Power struggle threatens top Tunisia party with collapse
Rival ambitions, insults and accusations of violence have brought Tunisia’s ruling party to the brink of collapse as the country struggles to lead the way toward a post-Arab Spring democracy.
The secularist Nidaa Tounes party was already weakened by the departure of its leader Beji Caid Essebsi, in line with the constitution after he was elected president last December.
It has now been riven for months by bad blood between its secretary general, Mohsen Marzouk, and the president’s son Hafedh Caid Essebsi, in what insiders are calling a “battle for succession”.
The rivalry threatens to tear apart the government in a country held up as a rare success story for the Arab Spring after its 2011 overthrow of longtime dictator Zine El Abidine Ben Ali.
On Sunday, the bitterness reached new heights with alleged violence during a meeting of Nidaa’s executive committee in Hammamet, 60 km from the capital.
Footage widely shared on the Internet shows a group of people armed with sticks — allegedly Essebsi supporters — blocking the entrance to the venue and hitting people trying to enter.
Several pro-Marzouk committee members charged that this amounted to “fascist aggression” orchestrated by “certain leaders of the party” intent on seizing control of it.
“Such violence threatens the democratic process,” one member, Bochra Belhaj Hmida, told AFP.
As a loose alliance of leftist and center-right figures together with former officials of Ben Ali’s regime, Nidaa Tounes has survived past internal crises.
But a key party congress has been delayed for several months, as protests are voiced over the ambitions of the 88-year-old president’s son, who is in his early 50s.
Resigning last month from his post as minister in charge of relations with parliament, party member Lazhar Akremi warned that the president may be trying to set up a dynasty. “We’ve said no to hereditary power, no to the return of the old regime,” he said at the time.
Tunisian media this week warned of an impending implosion, with La Presse newspaper saying Nidaa had reached “the point of no return” and magazine Leaders saying “the break is complete”.
The president has not been spared the flak. When he resigned, Akremi accused Essebsi of having abandoned his political party for the comforts of the presidential palace in Carthage.
“He left the boat to jump on a yacht. It’s inexcusable,” Akremi said. On Sunday, 32 legislators who support the 50-year-old Marzouk sent an open letter accusing the president of standing “passively” on the sidelines and failing to help resolve the crisis.
Essebsi’s spokesman Moez Sinaoui said the president did not intend to take sides, although he later received a delegation of lawmakers.
Executive committee member Chokri Mamoghli said the intervention had come too late.
“Nidaa is dead,” he said on his Facebook page. “The government will probably fall.”
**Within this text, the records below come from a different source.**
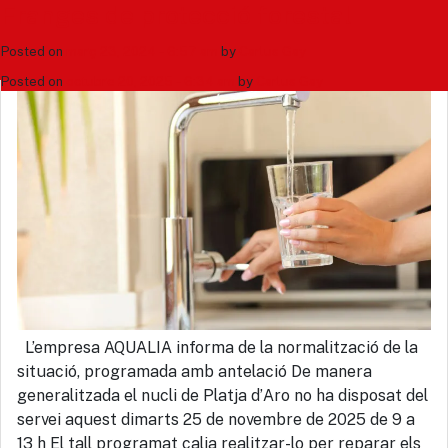
Tag: serveis municipals
Restablert el subministrament d’aigu
Tractament fitosanitari processionàri
Tornen les fonts ornamentals!
Campanya de poda 2025
Franges de protecció forestal
del pi
Posted on
Posted on
Posted on
Posted on
novembre 25, 2025 - 2:41 pm
agost 5, 2025 - 12:49 pm
febrer 4, 2025 - 11:14 am
març 23, 2024 - 6:57 am
by
by
by
Carlus Gay
Carlus Gay
Carlus Gay
by
Carlus Gay
Posted on
octubre 20, 2025 - 6:34 am
by
Carlus Gay
Cerca
L’empresa AQUALIA informa de la normalització de la
situació, programada amb antelació De manera
generalitzada el nucli de Platja d’Aro no ha disposat del
servei aquest dimarts 25 de novembre de 2025 de 9 a
13 h El tall programat calia realitzar-lo per reparar els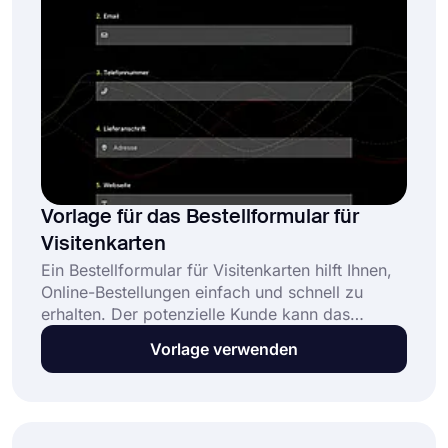
hinzufügen.
Vorlage für das Bestellformular für
Visitenkarten
Ein Bestellformular für Visitenkarten hilft Ihnen,
Online-Bestellungen einfach und schnell zu
erhalten. Der potenzielle Kunde kann das
Formular überall öffnen und die Menge
Vorlage verwenden
auswählen. Auf diese Weise haben Sie mehr
Kunden und bauen Ihr Geschäft stark aus.
Darüber hinaus werden die Menschen sichere
Zahlungsgateways haben, um Visitenkarten mit
ihren Kreditkarten oder PayPal & Stripe-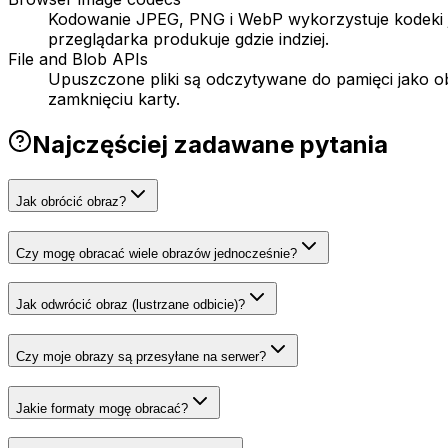
Kodowanie JPEG, PNG i WebP wykorzystuje kodeki j
przeglądarka produkuje gdzie indziej.
File and Blob APIs
Upuszczone pliki są odczytywane do pamięci jako obi
zamknięciu karty.
Najczęściej zadawane pytania
Jak obrócić obraz?
Czy mogę obracać wiele obrazów jednocześnie?
Jak odwrócić obraz (lustrzane odbicie)?
Czy moje obrazy są przesyłane na serwer?
Jakie formaty mogę obracać?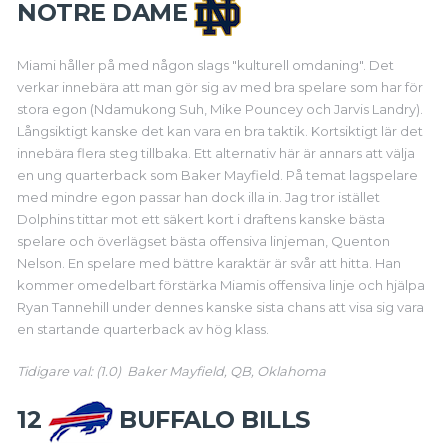
NOTRE DAME
Miami håller på med någon slags "kulturell omdaning". Det
verkar innebära att man gör sig av med bra spelare som har för
stora egon (Ndamukong Suh, Mike Pouncey och Jarvis Landry).
Långsiktigt kanske det kan vara en bra taktik. Kortsiktigt lär det
innebära flera steg tillbaka. Ett alternativ här är annars att välja
en ung quarterback som Baker Mayfield. På temat lagspelare
med mindre egon passar han dock illa in. Jag tror istället
Dolphins tittar mot ett säkert kort i draftens kanske bästa
spelare och överlägset bästa offensiva linjeman, Quenton
Nelson. En spelare med bättre karaktär är svår att hitta. Han
kommer omedelbart förstärka Miamis offensiva linje och hjälpa
Ryan Tannehill under dennes kanske sista chans att visa sig vara
en startande quarterback av hög klass.
Tidigare val: (1.0) Baker Mayfield, QB, Oklahoma
12
BUFFALO BILLS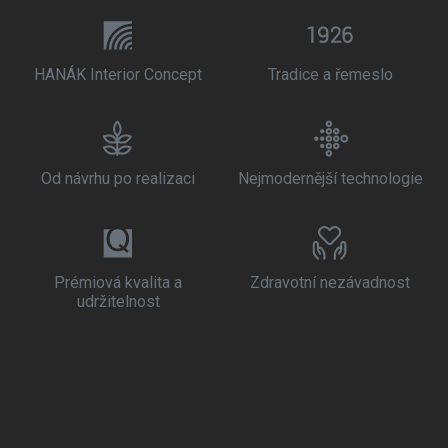
HANÁK Interior Concept
Tradice a řemeslo
Od návrhu po realizaci
Nejmodernější technologie
Prémiová kvalita a
Zdravotní nezávadnost
udržitelnost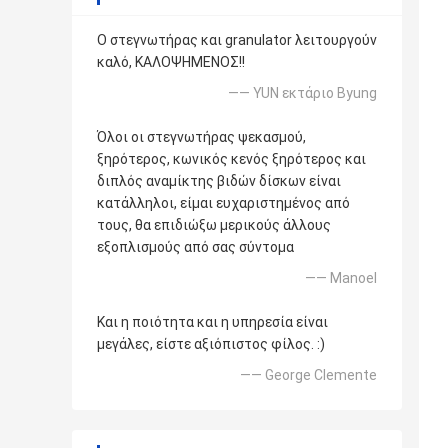
Ο στεγνωτήρας και granulator λειτουργούν
καλό, ΚΑΛΟΨΗΜΕΝΟΣ!!
—— YUN εκτάριο Byung
Όλοι οι στεγνωτήρας ψεκασμού,
ξηρότερος, κωνικός κενός ξηρότερος και
διπλός αναμίκτης βιδών δίσκων είναι
κατάλληλοι, είμαι ευχαριστημένος από
τους, θα επιδιώξω μερικούς άλλους
εξοπλισμούς από σας σύντομα
—— Manoel
Και η ποιότητα και η υπηρεσία είναι
μεγάλες, είστε αξιόπιστος φίλος. :)
—— George Clemente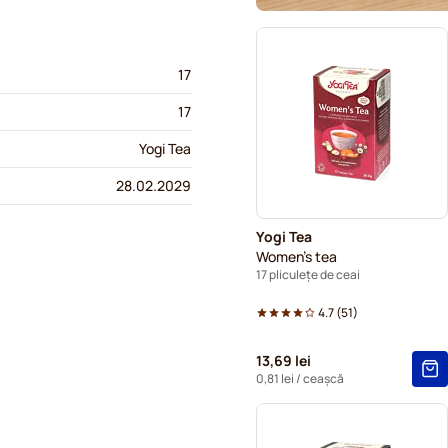
17
17
Yogi Tea
28.02.2029
Yogi Tea
Women's tea
17 pliculețe de ceai
4.7
(
51
)
13,69 lei
0,81 lei
/ ceașcă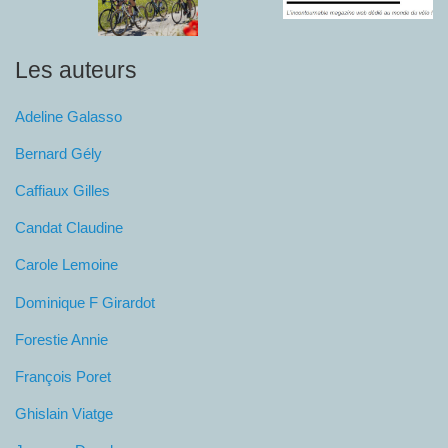
Les auteurs
Adeline Galasso
Bernard Gély
Caffiaux Gilles
Candat Claudine
Carole Lemoine
Dominique F Girardot
Forestie Annie
François Poret
Ghislain Viatge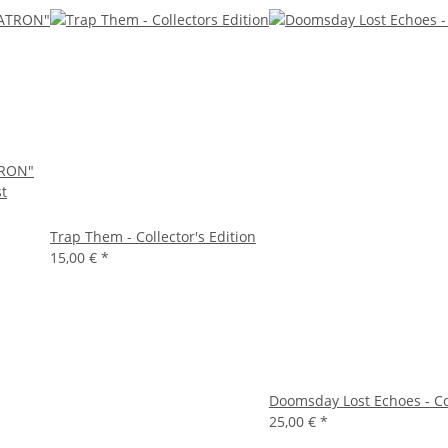
TRON"
st
Trap Them - Collector's Edition
15,00 €
*
Doomsday Lost Echoes - Coll
25,00 €
*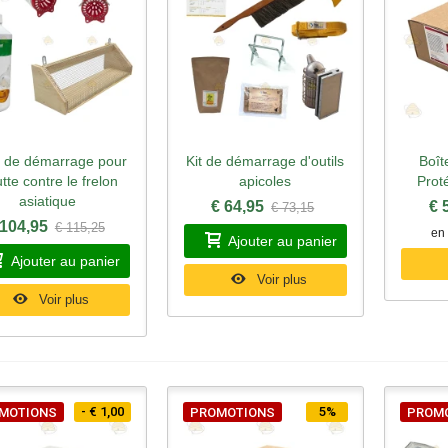
 de démarrage pour
Kit de démarrage d'outils
Boît
perçu rapide
Aperçu rapide
Ape
utte contre le frelon
apicoles
Prot
asiatique
€ 64,95
€ 
€ 73,15
 104,95
€ 115,25
en 
Ajouter au panier
Ajouter au panier
Voir plus
Voir plus
- € 1,00
5%
MOTIONS
PROMOTIONS
PROM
The crisis has hobbled the government of Prime Minister Habib Essid, whose economic performance has drawn fire even from within the ruling party. La Presse said the Essid government lacked any “vision of economic and social development” for the future of Tunisia, despite its announcement of a five-year development plan.
The paralysis could present an opportunity for the moderate Islamist movement Ennahda, which had a disappointing post-revolutionary spell in power but was defeated in the last election and joined a Nidaa-led coalition.
Ennahda chief Rached Ghannouchi said on Tuesday the party was not seeking to take advantage of the divisions in Nidaa.
“We have no plan whatsoever to seize power or to run the government,” he said.
For now at least, political scientist Ahmed Manai said, the crisis had not moved beyond internal party politics.
“I don’t think this will lead to the collapse of the government,” he said. “It’s in everybody’s interest for it to continue and for there not to be a political vacuum, including that of Ennahda.”